What the Left Is Saying

Progressive and moderate-left analysts have pointed to data suggesting American households and businesses are bearing the majority of tariff costs. The University of Pennsylvania's Penn Wharton Budget Model found that overall effective tariff rates increased from 2.2% in January 2025 to 9.75% by July, peaking around 13% by year-end.

An analysis from Liberty Street Economics, an offshoot of the Federal Reserve Bank of New York, found that nearly 90% of the tariffs' economic burden fell on U.S. firms and consumers.
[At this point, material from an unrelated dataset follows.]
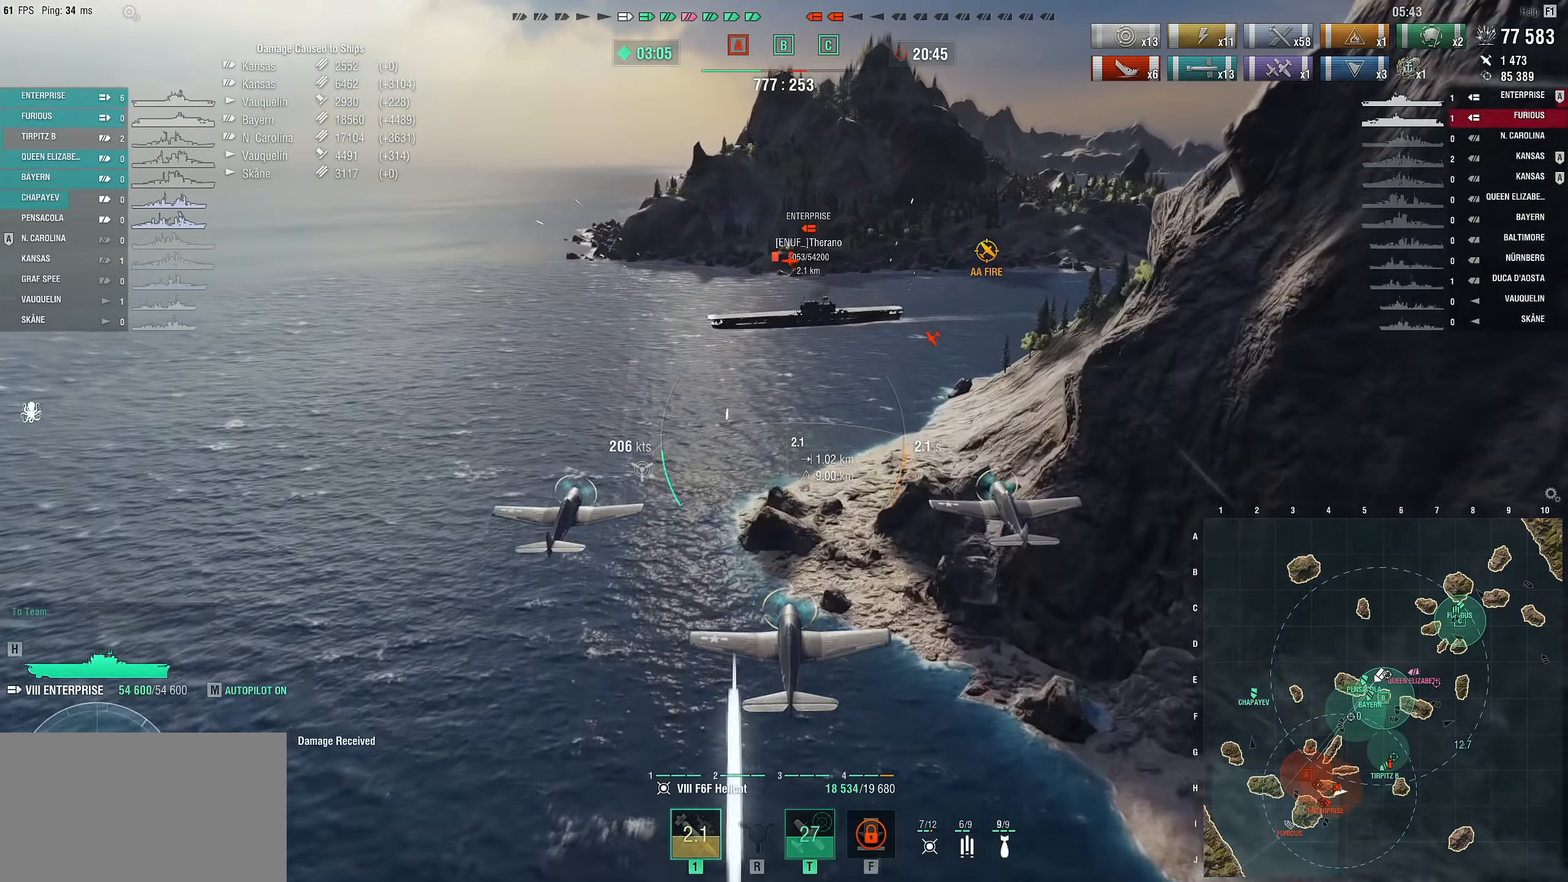
{"keys": ["s"], "mouse": [], "mouse_move": "still", "events": [[117, "w", "up"], [450, "s", "down"]]}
The Council on Foreign Relations echoed these findings, noting that tariff costs are typically passed through to domestic buyers rather than foreign exporters.

The Fortune news outlet, rated as center on the political spectrum, covered the Liberty Street Economics findings by noting that despite Trump insisting foreign businesses are paying for his tariffs, mounting data indicates American households and businesses are footing the bill. Germany's Kiel Institute for the World Economy has also published research supporting the view that tariff costs are largely absorbed by U.S. importers and consumers.

What the Right Is Saying

Conservative commentators have challenged the narrative that Americans are paying for tariffs. Breitbart, rated as right-leaning, called the findings that Americans pay over 90% of tariffs 'a myth.'

Citing the same Kiel Institute study used by some analysts, Breitbart argued that claims to have settled the tariff debate with unambiguous evidence are problematic. The outlet noted that the study doesn't actually prove what it claims and provides zero empirical analysis of retail prices, corporate profit margins, or pass-through along the supply chain.

Trump administration officials have maintained that foreign exporters are absorbing much of the cost through reduced profit margins, arguing that tariffs serve as a negotiating tool to open foreign markets and encourage domestic manufacturing. Supporters contend the long-term benefits include reshoring jobs and reducing trade deficits, even if short-term costs fall on importers.

What the Numbers Show

The Penn Wharton Budget Model data shows effective tariff rates rose from 2.2% in January 2025 to approximately 13% by December 2025, a nearly six-fold increase. Specific tariff rates included reciprocal tariffs ranging from 10% to 41%, a 33.4% duty on Chinese goods, and steel and aluminum tariffs exceeding 39%.

The Liberty Street Economics analysis suggests approximately 90% of tariff costs fall on U.S. firms and consumers, with minimal evidence that foreign manufacturers are absorbing significant costs through reduced pricing. However, a separate 2025 paper from the National Bureau of Economic Research estimates that about 20% of Trump's tariffs ultimately reached U.S. consumers through higher prices, with the remainder absorbed by other parts of the supply chain.

USMCA partners Mexico and Canada secured exemptions that kept their effective tariff rates below 5%, in part through claimed compliance with trade agreement provisions. Trade data from the first year of the tariff regime will provide additional clarity as more complete figures become available.

The Bottom Line

One year into Trump's tariff strategy, the economic evidence suggests most tariff costs are being absorbed by U.S. businesses and consumers rather than foreign exporters, though estimates vary significantly depending on methodology. The National Bureau of Economic Research puts consumer-facing costs at roughly 20%, while the Federal Reserve Bank of New York's analysis suggests a much higher burden on domestic firms and households.

The debate over who pays for tariffs is likely to continue as more data becomes available. Businesses face higher input costs, consumers see some price increases on affected goods, and the ultimate impact on employment and manufacturing remains to be fully assessed. Analysts will watch upcoming trade data, inflation reports, and corporate earnings statements for further evidence of the tariff regime's effects on the broader economy.

The administration has indicated it will continue using tariffs as a negotiating tool, while critics argue the policy amounts to a hidden tax on American consumers. Both sides agree that tariff revenue has increased substantially, with the question of distribution remaining a point of political and economic contention.